An amendment to the Oklahoma Constitution created a clause that can safeguard victims of domestic violence, but some cases - like that of Moria Kinsey, who was killed last week - still slip through the cracks.

Law enforcement officers are trained to conduct a domestic violence lethality screen, a questionnaire that assesses a survivor's level of risk at the hands of the offender.

The Violence Against Women Act is designed to improve criminal justice responses to domestic violence. The measure was part of the Violent Crime Control and Law Enforcement Act of 1994. And a Victims Rights amendment to the Oklahoma Constitution created multiple layers of legality.

"There is criminal code, civil code, and then there are violations of your civil rights, which is a big deal," said Pam Moore, who was the first executive director at Help In Crisis, and has also worked with Indigenous victims of domestic abuse.

Dr. Jacquelyn Campbell, of Johns Hopkins School of Nursing, developed the Danger Assessment in 1985. It's an instrument that helps determine the level of danger a domestic violence victim has of being killed by her partner.

There are two parts to the tool: a calendar and a 20-item scoring instrument. The calendar helps assess severity and frequency of abuse during the year. The 20-item instrument uses a weighted system to score responses to risk factors. Some of those include past death threats, the partner's employment status, and the partner's access to a gun.

"In her trying to research this early on, she discovered strangulation and access to guns were the two top. If you had one or both of those, that woman was in extreme danger of being killed by her partner," said Moore.

When victims pop up on the lethality screen as being in extreme danger, the responding officer calls a domestic violence hotline and encourages the victim to speak with the counselor.

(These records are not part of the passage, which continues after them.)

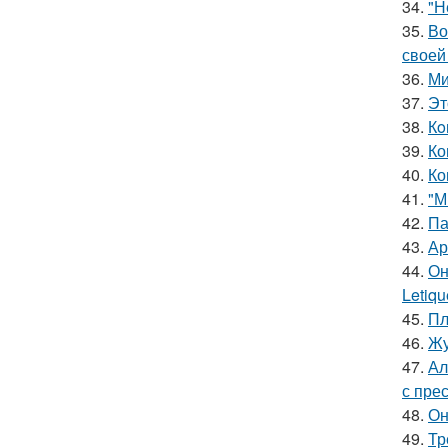
34.
"Н
35.
Во
своей
36.
Ми
37.
Эт
38.
Кo
39.
Ко
40.
Ко
41.
"М
42.
Па
43.
Ар
44.
Он
Letiq
45.
Пл
46.
Жу
47.
Ал
с пре
48.
Он
49.
Тр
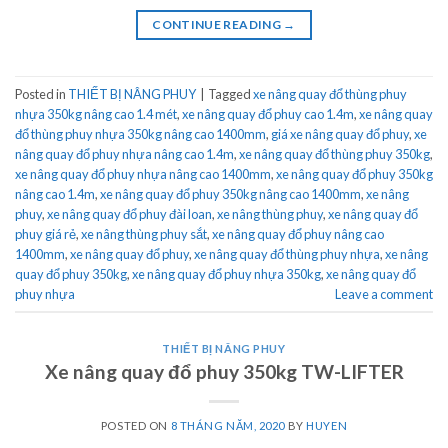
CONTINUE READING
→
Posted in
THIẾT BỊ NÂNG PHUY
|
Tagged
xe nâng quay đổ thùng phuy
nhựa 350kg nâng cao 1.4 mét
,
xe nâng quay đổ phuy cao 1.4m
,
xe nâng quay
đổ thùng phuy nhựa 350kg nâng cao 1400mm
,
giá xe nâng quay đổ phuy
,
xe
nâng quay đổ phuy nhựa nâng cao 1.4m
,
xe nâng quay đổ thùng phuy 350kg
,
xe nâng quay đổ phuy nhựa nâng cao 1400mm
,
xe nâng quay đổ phuy 350kg
nâng cao 1.4m
,
xe nâng quay đổ phuy 350kg nâng cao 1400mm
,
xe nâng
phuy
,
xe nâng quay đổ phuy đài loan
,
xe nâng thùng phuy
,
xe nâng quay đổ
phuy giá rẻ
,
xe nâng thùng phuy sắt
,
xe nâng quay đổ phuy nâng cao
1400mm
,
xe nâng quay đổ phuy
,
xe nâng quay đổ thùng phuy nhựa
,
xe nâng
quay đổ phuy 350kg
,
xe nâng quay đổ phuy nhựa 350kg
,
xe nâng quay đổ
phuy nhựa
Leave a comment
THIẾT BỊ NÂNG PHUY
Xe nâng quay đổ phuy 350kg TW-LIFTER
POSTED ON
8 THÁNG NĂM, 2020
BY
HUYEN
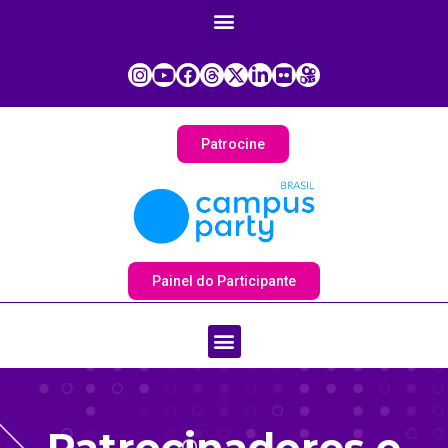
Patrocine
Painel do Participante
Patrocinadores e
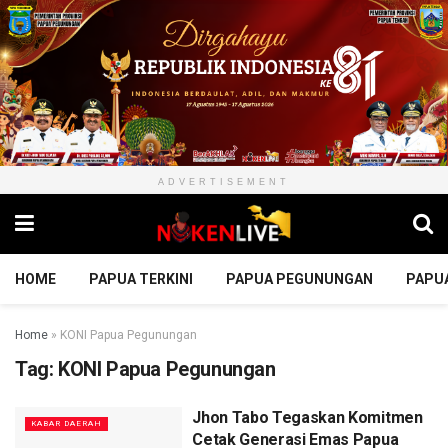
ADVERTISEMENT
HOME
PAPUA TERKINI
PAPUA PEGUNUNGAN
PAPU
Home
»
KONI Papua Pegunungan
Tag:
KONI Papua Pegunungan
Jhon Tabo Tegaskan Komitmen
KABAR DAERAH
Cetak Generasi Emas Papua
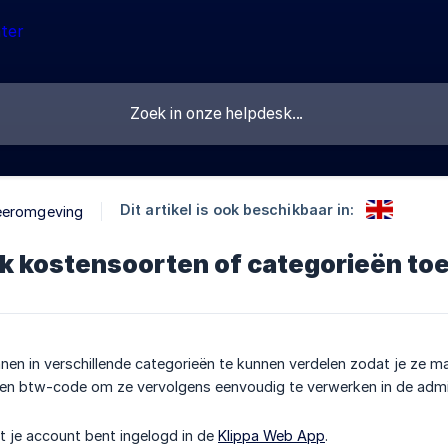
Dit artikel is ook beschikbaar in:
eeromgeving
k kostensoorten of categorieën to
nnen in verschillende categorieën te kunnen verdelen zodat je ze ma
en btw-code om ze vervolgens eenvoudig te verwerken in de admin
t je account bent ingelogd in de
Klippa Web App
.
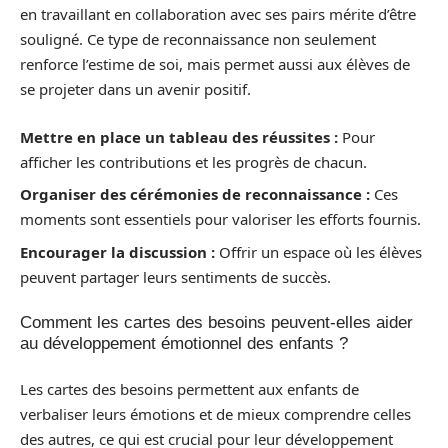
en travaillant en collaboration avec ses pairs mérite d’être
souligné. Ce type de reconnaissance non seulement
renforce l’estime de soi, mais permet aussi aux élèves de
se projeter dans un avenir positif.
Mettre en place un tableau des réussites :
Pour
afficher les contributions et les progrès de chacun.
Organiser des cérémonies de reconnaissance :
Ces
moments sont essentiels pour valoriser les efforts fournis.
Encourager la discussion :
Offrir un espace où les élèves
peuvent partager leurs sentiments de succès.
Comment les cartes des besoins peuvent-elles aider
au développement émotionnel des enfants ?
Les cartes des besoins permettent aux enfants de
verbaliser leurs émotions et de mieux comprendre celles
des autres, ce qui est crucial pour leur développement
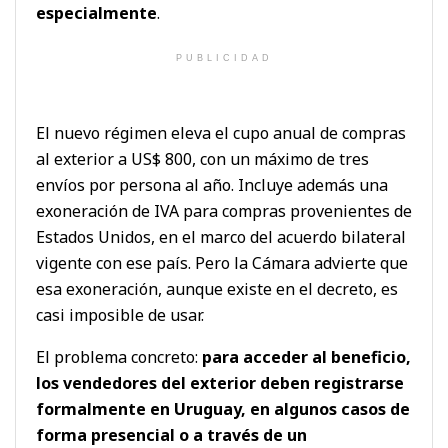
especialmente
.
PUBLICIDAD
El nuevo régimen eleva el cupo anual de compras
al exterior a US$ 800, con un máximo de tres
envíos por persona al año. Incluye además una
exoneración de IVA para compras provenientes de
Estados Unidos, en el marco del acuerdo bilateral
vigente con ese país. Pero la Cámara advierte que
esa exoneración, aunque existe en el decreto, es
casi imposible de usar.
El problema concreto:
para acceder al beneficio,
los vendedores del exterior deben registrarse
formalmente en Uruguay, en algunos casos de
forma presencial o a través de un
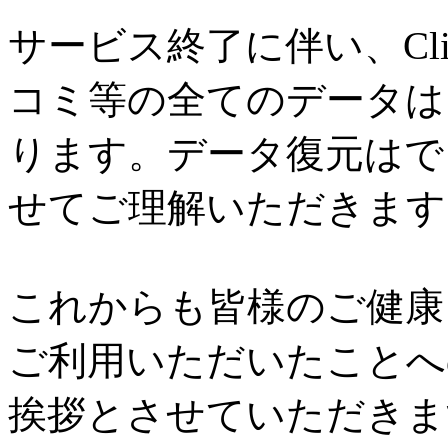
サービス終了に伴い、Cl
コミ等の全てのデータは
ります。データ復元はで
せてご理解いただきます
これからも皆様のご健康と
ご利用いただいたことへ
挨拶とさせていただきま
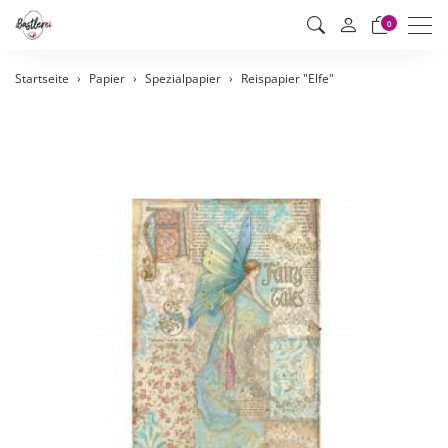
Men
0
Startseite
Papier
Spezialpapier
Reispapier "Elfe"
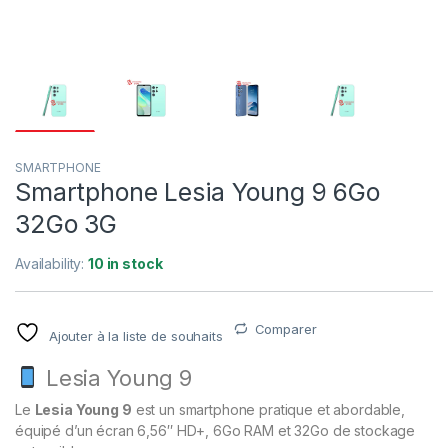
SMARTPHONE
Smartphone Lesia Young 9 6Go
32Go 3G
Availability:
10 in stock
Comparer
Ajouter à la liste de souhaits
Lesia Young 9
Le
Lesia Young 9
est un smartphone pratique et abordable,
équipé d’un écran 6,56″ HD+, 6Go RAM et 32Go de stockage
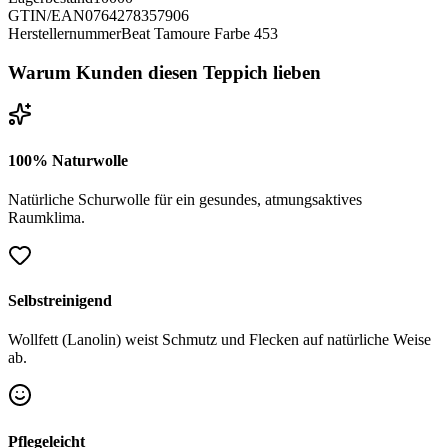
GTIN/EAN
0764278357906
Herstellernummer
Beat Tamoure Farbe 453
Warum Kunden diesen Teppich lieben
100% Naturwolle
Natürliche Schurwolle für ein gesundes, atmungsaktives
Raumklima.
Selbstreinigend
Wollfett (Lanolin) weist Schmutz und Flecken auf natürliche Weise
ab.
Pflegeleicht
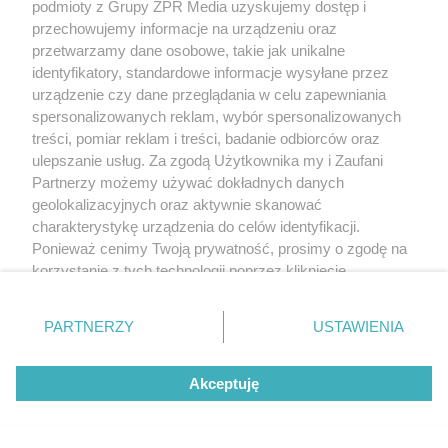
podmioty z Grupy ZPR Media uzyskujemy dostęp i
przechowujemy informacje na urządzeniu oraz
przetwarzamy dane osobowe, takie jak unikalne
identyfikatory, standardowe informacje wysyłane przez
urządzenie czy dane przeglądania w celu zapewniania
spersonalizowanych reklam, wybór spersonalizowanych
treści, pomiar reklam i treści, badanie odbiorców oraz
ulepszanie usług. Za zgodą Użytkownika my i Zaufani
Partnerzy możemy używać dokładnych danych
geolokalizacyjnych oraz aktywnie skanować
charakterystykę urządzenia do celów identyfikacji.
Ponieważ cenimy Twoją prywatność, prosimy o zgodę na
korzystanie z tych technologii poprzez kliknięcie
„Akceptuję”. Zgoda jest dobrowolna i zawsze możesz ją
zmienić/wycofać klikając przycisk ustawień prywatności
PARTNERZY
USTAWIENIA
znajdujący się w lewym dolnym rogu strony
. Niektóre
rodzaje przetwarzania danych nie wymagają zgody
Akceptuję
użytkownika, ale masz prawo sprzeciwić się takiemu
przetwarzaniu. Preferencje będą miały zastosowanie tylko
na tej witrynie.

If a victim seeks services from a program, a counselor will conduct Danger Assessment, and the program will provide a range of services that will take the victim's situation into account.

"When a cop tells you they are concerned for your safety, it has more weight than it does if it was your mother or your best friend telling you. The cop has some objectivity that someone else around the victim would not have," said Moore.

If the questionnaire is given to victims at some point by medical staff, law enforcement authorities, or ministers, domestic violence homicides drop by 83 percent.

According to Oklahoma Statute Title 21, Section 142A-3, victims of crimes have certain rights, whether they pertain to domestic violence, sexual assault, trafficking or other crimes.

Further down the legality assessment is listed.

"Oklahoma put Jacquelyn Campbell's research into our Constitution. If I am assaulted and they come and they don't assess my legality and I am killed, my children can sue the state of Oklahoma or whoever has jurisdiction for the violation of my civil rights that resulted in harm," said Moore.

October is Domestic Violence Awareness Month, and while advocates were planning to shine a spotlight on this segment of crimes, tragedy struck too close to home last week when Dr. Tyler Tait, 34, allegedly killed Moria Kinsey, 37, a nurse.

Tait and Kinsey were reportedly traveling together and may have been attending a funeral. Special agents examined the vehicle they were driving and discovered evidence of a physical altercation inside.

Earlier domestic charges against Tait, a Tahlequah physician who worked for Cherokee Nation Health Services, were dismissed and sent to federal prosecutors in April. The victim in that case, Shelby Burris, is a member of the Muscogee Nation, while Tait is a non-Native.

Principal Chief Chuck Hoskin Jr. issued a statement pledging more work in the domestic violence arena: "The Attorney General of the Cherokee Nation today filed charges [in the Burris assault case] and requested [Tait] be held without bond. We are also reviewing our internal policies to strengthen our abilities to better address domestic violence complaints."

District 27 District Attorney Jack Thorp said a civil rights violation would likely occur only if an act of government, or by government, denied the victim a fundamental right.

"Those are usually Title 1983 actions and would generally apply when the federal government doesn't agree with a state court action," said Thorp.

The Arkansas State Medical Examiner's Office had not released Kinsey's cause of death as of Monday, Oct. 18. According to the Chicot County Sheriff's Office, Tait had his first appearance in court and his bond was set at $250,000.